One question to be asked is how have temp agencies helped you, the worker? I went to the Bureau of Labor Statistics this morning and looked up the information on "employment services." Here is a graph of this industry's employment numbers since 1959:



Now, I haven't adjusted this for population or anything in making this graph, but to my eyes the chart is clear enough already. Beginning in the 70s with Nixon's liberalization of monetary policy, combined with decreased social spending, temp agencies have blossomed. Meanwhile, unionization dropped and income disparity has risen dramatically to levels unseen since the Gilded Age.

(I should say that I found employment through a temp agency once, and I will not deny that they offer some benefits to workers and employers seeking to find each other. While that may seem fine and dandy, what it means, ultimately, is that the relationship between employer and employee is mediated, creating further distance and less responsibility. While the job-seeker may very well be in search of a permanent position, the employer is more than likely using temp agencies to avoid long-term relationships and the social and economics bonds that such relationships create.)

What could motivate a move to privatize the border? Profits? Hmmm. Here's an article that recently appeared in Business Week:

One of the dominant themes emerging from Davos this year is the power of demographics. Population isn't exactly destiny, but it's a huge determinant in how nations, economies, and companies fare. And the demographics often reveal trends that, on the surface at least, contradict the general appearance of a nation's prosperity.

Take the case of Russia. Under President Vladimir Putin, Russia is harnessing its oil and gas reserves to reclaim its status as a power with which to contend. But at a dinner presentation on Wednesday night, demographer Nicholas Eberstadt painted a starkly different picture. Russia's mortality rate is catastrophic, its birth rate abysmal. There will come a time in the not-too-distant future when Russia's depleted population will threaten the Kremlin's neo-imperialist designs.

So how do companies respond to these deep, slow-moving shifts? A talk with some of the top brass of Manpower (MAN) of Milwaukee is very revealing. In 2005, Manpower's network of temp services and human resources operations put 5 million people to work around the globe. With more than $17 billion in revenue, it ranks with Swiss-based Adecco (ADO) as the world-class provider of workers to the top corporations on the planet.
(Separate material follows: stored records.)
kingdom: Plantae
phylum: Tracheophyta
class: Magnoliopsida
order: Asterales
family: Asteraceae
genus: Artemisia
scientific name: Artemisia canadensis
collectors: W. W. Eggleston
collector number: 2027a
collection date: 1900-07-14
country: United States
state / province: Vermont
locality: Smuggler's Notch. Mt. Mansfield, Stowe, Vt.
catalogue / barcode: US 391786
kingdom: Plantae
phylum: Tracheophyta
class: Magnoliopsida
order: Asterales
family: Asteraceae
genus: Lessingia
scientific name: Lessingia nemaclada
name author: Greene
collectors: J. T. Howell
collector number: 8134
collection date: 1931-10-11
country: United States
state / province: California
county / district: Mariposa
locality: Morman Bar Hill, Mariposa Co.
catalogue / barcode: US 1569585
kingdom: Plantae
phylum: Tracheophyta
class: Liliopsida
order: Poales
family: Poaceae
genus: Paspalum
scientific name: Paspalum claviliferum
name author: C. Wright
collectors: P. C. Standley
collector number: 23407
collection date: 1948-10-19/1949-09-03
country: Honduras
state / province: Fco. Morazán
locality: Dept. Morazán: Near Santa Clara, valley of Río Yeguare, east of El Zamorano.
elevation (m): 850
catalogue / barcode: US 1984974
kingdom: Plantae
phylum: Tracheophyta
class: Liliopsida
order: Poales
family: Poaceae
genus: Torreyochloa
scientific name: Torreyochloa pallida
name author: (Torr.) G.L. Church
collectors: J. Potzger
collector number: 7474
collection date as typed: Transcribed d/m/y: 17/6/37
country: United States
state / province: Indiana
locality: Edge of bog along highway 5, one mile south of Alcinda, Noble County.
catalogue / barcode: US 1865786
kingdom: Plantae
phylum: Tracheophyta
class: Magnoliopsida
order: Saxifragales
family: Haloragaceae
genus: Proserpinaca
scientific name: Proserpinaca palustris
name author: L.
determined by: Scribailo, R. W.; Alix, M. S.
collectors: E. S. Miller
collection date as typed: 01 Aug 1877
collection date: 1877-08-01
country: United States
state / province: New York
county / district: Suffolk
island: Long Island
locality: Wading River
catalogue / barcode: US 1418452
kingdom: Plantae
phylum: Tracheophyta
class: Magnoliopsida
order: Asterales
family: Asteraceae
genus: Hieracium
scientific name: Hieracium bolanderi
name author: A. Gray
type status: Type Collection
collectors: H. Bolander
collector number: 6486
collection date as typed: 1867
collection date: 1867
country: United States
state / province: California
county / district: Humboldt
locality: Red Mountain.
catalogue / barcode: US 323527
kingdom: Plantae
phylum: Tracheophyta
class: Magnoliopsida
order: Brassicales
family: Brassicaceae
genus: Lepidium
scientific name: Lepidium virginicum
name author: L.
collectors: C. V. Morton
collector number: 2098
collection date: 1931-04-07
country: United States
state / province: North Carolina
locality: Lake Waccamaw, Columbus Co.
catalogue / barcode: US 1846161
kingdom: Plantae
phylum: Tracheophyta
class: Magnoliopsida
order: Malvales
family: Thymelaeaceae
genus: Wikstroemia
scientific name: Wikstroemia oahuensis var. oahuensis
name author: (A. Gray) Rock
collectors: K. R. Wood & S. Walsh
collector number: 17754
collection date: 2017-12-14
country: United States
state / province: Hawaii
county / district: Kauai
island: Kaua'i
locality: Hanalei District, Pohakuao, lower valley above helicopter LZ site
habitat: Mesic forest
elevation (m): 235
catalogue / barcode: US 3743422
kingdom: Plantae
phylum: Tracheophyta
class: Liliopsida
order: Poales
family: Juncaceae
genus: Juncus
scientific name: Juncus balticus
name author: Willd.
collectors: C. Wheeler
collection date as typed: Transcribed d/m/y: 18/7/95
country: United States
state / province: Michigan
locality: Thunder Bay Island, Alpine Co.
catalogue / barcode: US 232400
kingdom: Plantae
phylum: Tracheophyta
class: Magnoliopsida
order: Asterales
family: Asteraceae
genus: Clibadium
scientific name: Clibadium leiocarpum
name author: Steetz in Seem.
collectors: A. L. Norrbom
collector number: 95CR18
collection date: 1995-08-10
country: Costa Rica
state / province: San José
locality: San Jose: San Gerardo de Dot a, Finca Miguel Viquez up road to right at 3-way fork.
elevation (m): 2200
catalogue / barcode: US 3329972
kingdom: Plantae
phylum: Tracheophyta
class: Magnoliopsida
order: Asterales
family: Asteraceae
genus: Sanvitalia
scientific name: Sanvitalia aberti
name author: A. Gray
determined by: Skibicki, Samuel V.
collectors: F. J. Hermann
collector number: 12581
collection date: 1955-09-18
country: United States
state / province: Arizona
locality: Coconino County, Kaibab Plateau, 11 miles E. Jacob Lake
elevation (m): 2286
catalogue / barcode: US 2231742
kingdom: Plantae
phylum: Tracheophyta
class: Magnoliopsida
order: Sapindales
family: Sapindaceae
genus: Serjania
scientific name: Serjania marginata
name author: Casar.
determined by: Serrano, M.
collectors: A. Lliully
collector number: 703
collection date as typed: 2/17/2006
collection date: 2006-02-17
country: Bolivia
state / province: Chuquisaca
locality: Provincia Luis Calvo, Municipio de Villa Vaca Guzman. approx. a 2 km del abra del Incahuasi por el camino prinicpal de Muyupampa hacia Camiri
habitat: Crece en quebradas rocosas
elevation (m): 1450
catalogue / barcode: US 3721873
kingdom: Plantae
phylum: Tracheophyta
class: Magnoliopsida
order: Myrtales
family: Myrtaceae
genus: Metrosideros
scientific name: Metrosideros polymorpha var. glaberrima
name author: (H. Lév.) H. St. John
Manpower's studies of global workforce trends are some of the best available. [Business Week]

Given that access to cheap labor is one of the fundamental goals of globalization, as evidenced by the policies discussed at Davos and the WTO, none of this is surprising. The question is, do we want to give up a lot of our political power to yet another corporation that will then pull the strings of immigration policy? As much as I despise people like Tancredo, at least I can fight to beat him at the ballot box. Having a voice in privatized immigration will be even harder.


The growth of temp agencies seems to be correlated with a lot of things I don't like: stagnant salaries, a weak NBLR, the breaking of social bonds between employer and employee, income disparity and overall precarity for the average laborer. Do we really want these companies, who are already global players, actually determing flows of human capital? As poorly as our democracy treats workers, do we want to give up the little power democratic representation gives us?